Master thesis "Uncovering Fingerprinting Networks. An Analysis of In-Browser Tracking using a Behavior-based Approach"
This repository contains the master thesis written by Sebastian Neef at the chair of "Security in Telecommunication" at the Technische Universität Berlin in 2021. The thesis was supervised by Jean-Pierre Seifert and assistant supervisor Julian Fietkau.
Furthermore, this repository includes the fingerprinting networks scanner "FPNET" and the related analysis tools.

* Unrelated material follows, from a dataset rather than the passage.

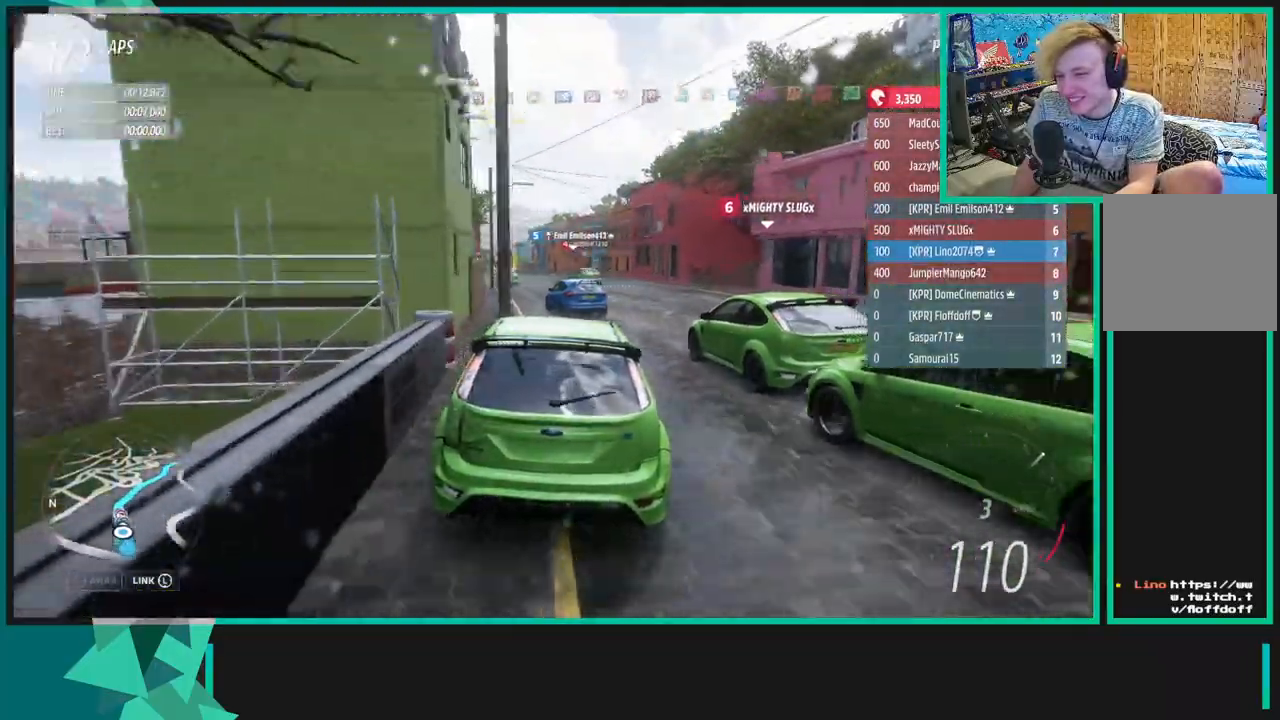
{"buttons": ["R2", "R3"], "left_stick": "left", "right_stick": "center", "events": [[367, "R3", "down"]]}
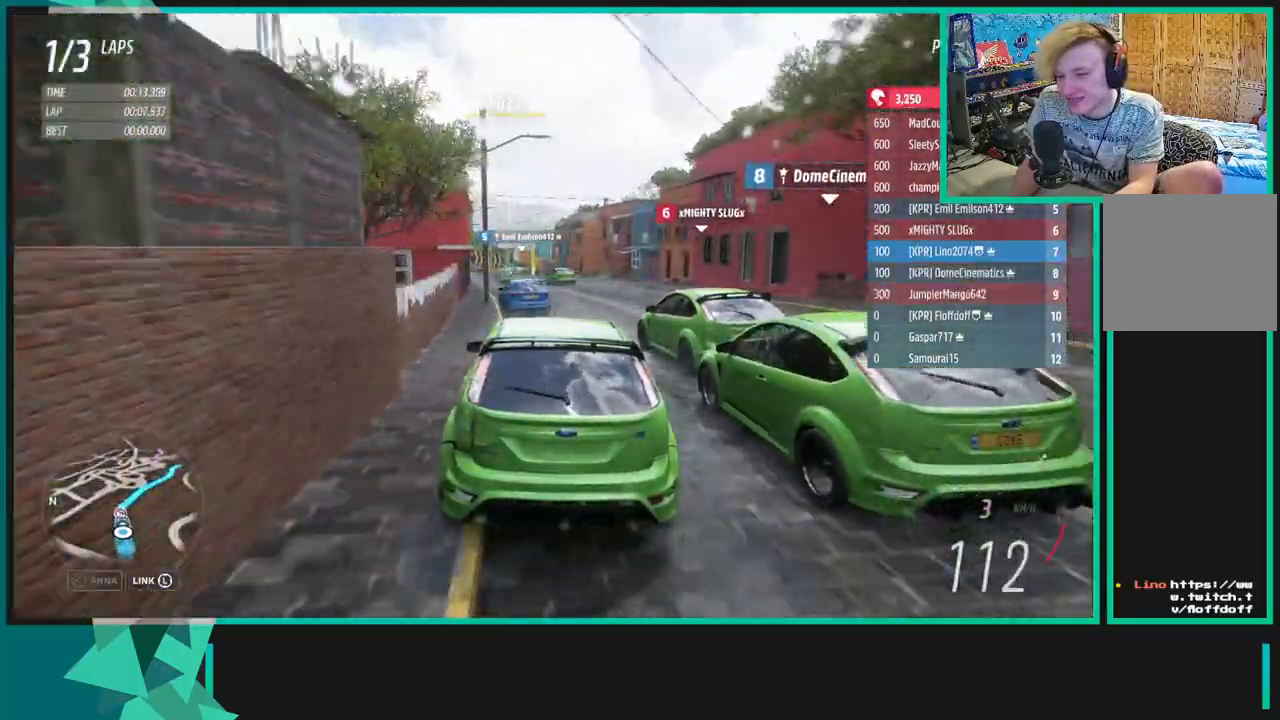
{"buttons": ["R2", "R3"], "left_stick": "center", "right_stick": "center", "events": [[167, "left_stick", "down-left"], [350, "left_stick", "left"], [500, "left_stick", "center"]]}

Throughout recent years, the importance of internet-privacy has continuously risen. The General Data Protection Regulation by the European Union fundamentally changed digital data processing by requiring explicit consent for processing personally identifiable information. In combination with the cookie law, users can opt-out of being profiled by advertisers or other entities. Browser fingerprinting is a technique that does not require cookies or persistent identifiers. It derives a sufficiently unique identifier from the various browser or device properties. Academic work has covered offensive and defensive fingerprinting methods for almost a decade, observing a rise in popularity.
This thesis explores the current state of browser fingerprinting on the internet. For that, we implement FPNET~- a scalable & reliable tool based on FPMON, to identify fingerprinting scripts on large sets of websites by observing their behavior. By scanning the Alexa Top 10,000 websites, we spot several hundred networks of equally behaving scripts. For each network, we determine the actor behind it. We track down companies like Google, Yandex, Maxmind, Sift, or FingerprintJS, to name a few.
In three complementary studies, we further investigate the uncovered networks with regards to I) randomization of filenames or domains, II) behavior changes, III) security. Two consecutive scans reveal that only less than 12.5% of the pages do not change script files. With our behavior-based approach, we successfully re-identify almost 9,000 scripts whose filename or domain changed, and over 86% of the scripts without URL changes. The security analysis shows an adoption of TLS/SSL to over 98% and specific web security headers set for over 30% of the scripts.
Finally, we voice concerns about the unavoidability of modern fingerprinting and its implications for internet users' privacy since we believe that many users are unaware of being fingerprinted or have insufficient possibilities to protect against it.